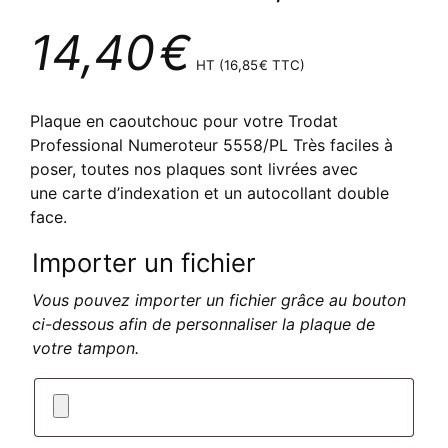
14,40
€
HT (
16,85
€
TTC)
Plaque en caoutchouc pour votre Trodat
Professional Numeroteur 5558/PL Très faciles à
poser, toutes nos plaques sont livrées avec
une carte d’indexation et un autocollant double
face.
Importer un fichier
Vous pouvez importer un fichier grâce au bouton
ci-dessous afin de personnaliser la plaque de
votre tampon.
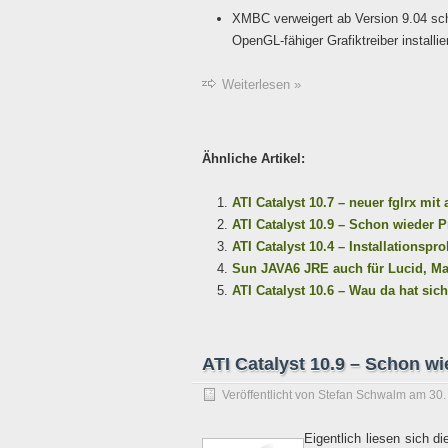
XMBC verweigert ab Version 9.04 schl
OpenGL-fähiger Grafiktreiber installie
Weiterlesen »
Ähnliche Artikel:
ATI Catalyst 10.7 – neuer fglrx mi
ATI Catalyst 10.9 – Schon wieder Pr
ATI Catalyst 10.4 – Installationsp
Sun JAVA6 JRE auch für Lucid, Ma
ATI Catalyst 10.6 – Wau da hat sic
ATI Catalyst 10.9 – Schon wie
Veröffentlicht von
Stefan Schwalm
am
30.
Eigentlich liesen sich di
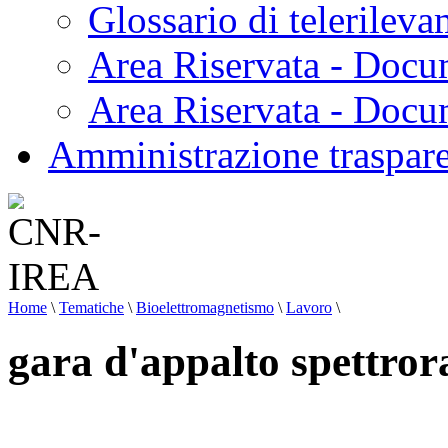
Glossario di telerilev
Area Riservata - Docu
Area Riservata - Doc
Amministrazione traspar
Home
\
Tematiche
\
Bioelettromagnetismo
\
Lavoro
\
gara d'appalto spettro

+--

◆ EXERCISE:
Copy each record exactly. Leave any images out of the copy.

◆ ANSWER TO THE PROBLEM:
14,40
€
HT (
16,85
€
TTC)
Plaque en caoutchouc pour votre Trodat
Professional Numeroteur 5558/PL Très faciles à
poser, toutes nos plaques sont livrées avec
une carte d’indexation et un autocollant double
face.
Importer un fichier
Vous pouvez importer un fichier grâce au bouton
ci-dessous afin de personnaliser la plaque de
votre tampon.
XMBC verweigert ab Version 9.04 schl
OpenGL-fähiger Grafiktreiber installie
Weiterlesen »
Ähnliche Artikel:
ATI Catalyst 10.7 – neuer fglrx mi
ATI Catalyst 10.9 – Schon wieder Pr
ATI Catalyst 10.4 – Installationsp
Sun JAVA6 JRE auch für Lucid, Ma
ATI Catalyst 10.6 – Wau da hat sic
ATI Catalyst 10.9 – Schon wie
Veröffentlicht von
Stefan Schwalm
am
30.
Eigentlich liesen sich di
Glossario di telerilev
Area Riservata - Docu
Area Riservata - Doc
Amministrazione traspar
Home
\
Tematiche
\
Bioelettromagnetismo
\
Lavoro
\
gara d'appalto spettro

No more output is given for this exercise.